Interior designer Maja Lithander Smith brings her wanderlust-infused design sensibility to her family's Marina home.Inspired by her love for the beauty of the handmade, inveterate traveler and interior designer Maja Lithander Smith has filled her home with exquisite objects from around the world. After living abroad and traveling extensively, the repatriated expat and her family recently returned from several years in Tokyo to San Francisco, where they found a stylish four-story home in the Marina. The space showcases her wanderlust-infused design approach: Layered elements, vibrant hues, antiques, textures and the unexpected all reflect her love of travel and one-of-a-kind finds.

In the living room, bold swaths of color take center stage. Floor-to-ceiling emerald green silk window panels are a dramatic foil to a showstopping hand-blown Venetian chandelier. Smith, who always knew she wanted a Sputnik chandelier in that very spot, instantly acquired the vivid blue and green glass piece the minute she saw it at San Francisco designer Will Wick’s shop, Battersea. A jewel-green Holland & Sherry mohair covers a classic roll arm sofa that is surrounded by matte wood and glossy lacquer side tables. And by the expansive windows, a pair of delicate 18th-century Italian armchairs that have been with Smith as she moved from home to home flank a diminutive vintage bar cart side table.

Entertaining is a large part of Smith’s life. For this avid fund-raiser and advocate for children’s education, sharing her home with others brings her great joy. “I wanted to create an elegant and cool, dark and glamorous space for dinners,” explains Smith. Dining room walls are painted in Farrow & Ball’s deep Hague Blue; a custom smoky-glass-topped brass table seats 16; and a pair of aged industrial cabinets surround a clean-lined metal console. Above a built-in shelf hangs one of Smith’s favorite works in her collection, a Michael Wolf photo of Parisian rooftops.

For her tech entrepreneur husband, the designer turned their downstairs space into a masculine lounge with a mix of metals, complete with a spot for cocktails. A custom, elm-topped patinated brass-trimmed bar plays to the warm tones in the oak floors underfoot, and the vintage bar stools are covered in gray linen.
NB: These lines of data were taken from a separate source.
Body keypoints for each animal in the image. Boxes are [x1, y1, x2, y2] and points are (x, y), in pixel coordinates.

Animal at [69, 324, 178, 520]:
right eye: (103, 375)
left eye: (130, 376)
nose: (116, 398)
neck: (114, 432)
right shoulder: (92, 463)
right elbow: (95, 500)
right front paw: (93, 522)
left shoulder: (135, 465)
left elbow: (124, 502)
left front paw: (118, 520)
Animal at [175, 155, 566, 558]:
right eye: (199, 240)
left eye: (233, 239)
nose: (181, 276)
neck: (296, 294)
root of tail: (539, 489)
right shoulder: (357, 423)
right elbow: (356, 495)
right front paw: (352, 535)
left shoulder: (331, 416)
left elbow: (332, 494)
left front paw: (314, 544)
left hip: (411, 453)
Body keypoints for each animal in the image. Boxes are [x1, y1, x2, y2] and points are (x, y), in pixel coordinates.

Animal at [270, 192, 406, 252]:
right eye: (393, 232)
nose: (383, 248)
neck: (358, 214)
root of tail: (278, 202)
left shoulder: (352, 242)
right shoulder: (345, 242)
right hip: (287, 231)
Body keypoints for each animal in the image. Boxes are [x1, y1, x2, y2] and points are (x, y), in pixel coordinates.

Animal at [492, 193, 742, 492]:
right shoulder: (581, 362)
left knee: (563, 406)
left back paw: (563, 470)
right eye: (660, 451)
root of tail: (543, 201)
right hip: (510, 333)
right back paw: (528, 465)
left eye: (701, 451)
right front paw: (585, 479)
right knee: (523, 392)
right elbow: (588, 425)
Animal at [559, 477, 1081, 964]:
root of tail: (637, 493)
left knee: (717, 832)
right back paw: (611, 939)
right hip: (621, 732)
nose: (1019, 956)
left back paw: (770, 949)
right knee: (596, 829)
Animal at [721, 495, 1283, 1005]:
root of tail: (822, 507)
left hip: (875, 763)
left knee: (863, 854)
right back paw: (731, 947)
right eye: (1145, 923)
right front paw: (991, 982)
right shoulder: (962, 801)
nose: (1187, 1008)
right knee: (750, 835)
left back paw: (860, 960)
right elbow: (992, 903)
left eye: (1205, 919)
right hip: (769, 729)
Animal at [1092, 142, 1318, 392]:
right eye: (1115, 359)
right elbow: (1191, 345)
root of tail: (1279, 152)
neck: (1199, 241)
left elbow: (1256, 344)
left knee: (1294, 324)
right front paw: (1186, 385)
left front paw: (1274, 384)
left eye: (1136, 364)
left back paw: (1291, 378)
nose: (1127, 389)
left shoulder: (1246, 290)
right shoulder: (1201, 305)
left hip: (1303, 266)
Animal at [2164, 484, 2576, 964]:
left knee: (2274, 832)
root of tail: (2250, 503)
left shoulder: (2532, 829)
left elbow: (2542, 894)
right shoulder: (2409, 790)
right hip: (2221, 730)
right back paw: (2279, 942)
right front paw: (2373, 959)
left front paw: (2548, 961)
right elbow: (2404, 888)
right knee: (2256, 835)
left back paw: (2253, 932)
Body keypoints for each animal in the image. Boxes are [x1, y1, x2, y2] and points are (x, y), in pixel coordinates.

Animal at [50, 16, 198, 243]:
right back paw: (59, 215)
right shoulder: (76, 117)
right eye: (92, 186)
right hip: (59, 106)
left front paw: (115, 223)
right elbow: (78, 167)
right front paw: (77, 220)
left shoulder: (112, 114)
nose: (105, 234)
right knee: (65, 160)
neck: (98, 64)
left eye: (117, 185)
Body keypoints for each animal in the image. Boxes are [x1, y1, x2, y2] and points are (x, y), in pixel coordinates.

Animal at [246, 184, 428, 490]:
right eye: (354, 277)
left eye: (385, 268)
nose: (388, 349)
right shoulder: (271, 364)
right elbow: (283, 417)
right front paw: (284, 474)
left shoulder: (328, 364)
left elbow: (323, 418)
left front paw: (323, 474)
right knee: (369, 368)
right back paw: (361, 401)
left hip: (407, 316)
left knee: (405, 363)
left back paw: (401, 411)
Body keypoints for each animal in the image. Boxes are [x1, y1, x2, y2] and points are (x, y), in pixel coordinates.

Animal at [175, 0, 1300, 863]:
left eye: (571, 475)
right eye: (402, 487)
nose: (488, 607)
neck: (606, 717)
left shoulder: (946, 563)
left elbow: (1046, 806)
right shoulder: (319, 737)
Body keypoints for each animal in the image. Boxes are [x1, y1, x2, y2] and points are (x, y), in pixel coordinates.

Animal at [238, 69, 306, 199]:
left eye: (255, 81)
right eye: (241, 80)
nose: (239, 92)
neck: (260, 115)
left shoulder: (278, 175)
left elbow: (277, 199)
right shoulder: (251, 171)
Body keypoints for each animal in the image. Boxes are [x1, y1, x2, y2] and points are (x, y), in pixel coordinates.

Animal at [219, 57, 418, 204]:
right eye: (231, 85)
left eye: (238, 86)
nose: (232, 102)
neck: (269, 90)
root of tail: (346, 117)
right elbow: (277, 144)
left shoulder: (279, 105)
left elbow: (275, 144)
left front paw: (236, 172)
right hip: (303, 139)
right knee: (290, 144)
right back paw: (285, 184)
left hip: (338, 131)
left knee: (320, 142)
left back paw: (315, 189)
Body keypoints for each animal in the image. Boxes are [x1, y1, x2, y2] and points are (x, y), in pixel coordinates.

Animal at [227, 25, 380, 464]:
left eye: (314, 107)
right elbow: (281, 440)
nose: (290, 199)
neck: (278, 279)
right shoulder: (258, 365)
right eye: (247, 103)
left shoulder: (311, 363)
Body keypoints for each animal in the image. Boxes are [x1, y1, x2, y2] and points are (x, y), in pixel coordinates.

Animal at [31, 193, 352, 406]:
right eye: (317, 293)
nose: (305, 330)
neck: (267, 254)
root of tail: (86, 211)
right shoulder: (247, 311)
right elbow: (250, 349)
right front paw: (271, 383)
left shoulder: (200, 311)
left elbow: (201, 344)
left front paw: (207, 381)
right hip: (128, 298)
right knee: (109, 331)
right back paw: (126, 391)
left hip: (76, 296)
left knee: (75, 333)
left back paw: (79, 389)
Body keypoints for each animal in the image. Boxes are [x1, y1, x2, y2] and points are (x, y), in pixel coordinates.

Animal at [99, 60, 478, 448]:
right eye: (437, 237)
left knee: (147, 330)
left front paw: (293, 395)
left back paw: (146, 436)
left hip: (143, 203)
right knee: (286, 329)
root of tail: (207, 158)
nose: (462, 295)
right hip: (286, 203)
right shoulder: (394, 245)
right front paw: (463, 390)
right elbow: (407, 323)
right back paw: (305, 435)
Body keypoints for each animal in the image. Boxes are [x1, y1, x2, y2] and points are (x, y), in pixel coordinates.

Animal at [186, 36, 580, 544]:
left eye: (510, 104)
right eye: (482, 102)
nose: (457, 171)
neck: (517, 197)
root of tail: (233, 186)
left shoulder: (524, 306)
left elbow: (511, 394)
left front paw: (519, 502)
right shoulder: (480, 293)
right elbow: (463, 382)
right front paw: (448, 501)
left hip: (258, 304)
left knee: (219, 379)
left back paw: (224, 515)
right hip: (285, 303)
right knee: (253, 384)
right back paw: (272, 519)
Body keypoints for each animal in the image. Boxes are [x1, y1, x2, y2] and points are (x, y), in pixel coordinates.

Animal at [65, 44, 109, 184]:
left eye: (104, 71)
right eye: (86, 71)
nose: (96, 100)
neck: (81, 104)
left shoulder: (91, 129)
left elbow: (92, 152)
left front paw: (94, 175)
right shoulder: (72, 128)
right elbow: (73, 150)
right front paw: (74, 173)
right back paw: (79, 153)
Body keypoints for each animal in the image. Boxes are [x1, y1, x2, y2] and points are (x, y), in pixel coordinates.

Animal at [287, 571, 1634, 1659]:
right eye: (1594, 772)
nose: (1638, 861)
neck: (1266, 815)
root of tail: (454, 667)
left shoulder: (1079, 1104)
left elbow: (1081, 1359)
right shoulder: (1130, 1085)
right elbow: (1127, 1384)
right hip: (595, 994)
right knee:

Of the master bedroom, Smith notes: “I’m Swedish, and this is the most Swedish room in the house.” A Gustavian remnant was the starting point in this space. “I love using an architectural element rather than a large headboard,” she explains. A Turkish lantern emits a dappled light against soft gray walls, and the bed is made with one of her Uzbeki textile pillows and an embroidered throw crafted by artisans in Jaipur. A gilt framed mirror and nickel swing arm lamp deliver a metallic gleam amid the found objects.

Smith, who owned a home decor boutique in Southern California before moving abroad, is returning to her retail roots this month when her chic new home boutique, Found by Maja, opens on Sacramento Street. Design objects, artifacts and architectural remnants will be on display in the jewel box of a store, ranging from rare Uzbeki textiles to Japanese indigo pillows. Always gracious and welcoming, Smith will now be able to invite San Francisco’s famously well-traveled residents to her neighborhood living room.

A version of this article appeared in the September 2016 issue of SFC&G (San Francisco Cottages & Gardens) with the headline: At Home with a World Traveler.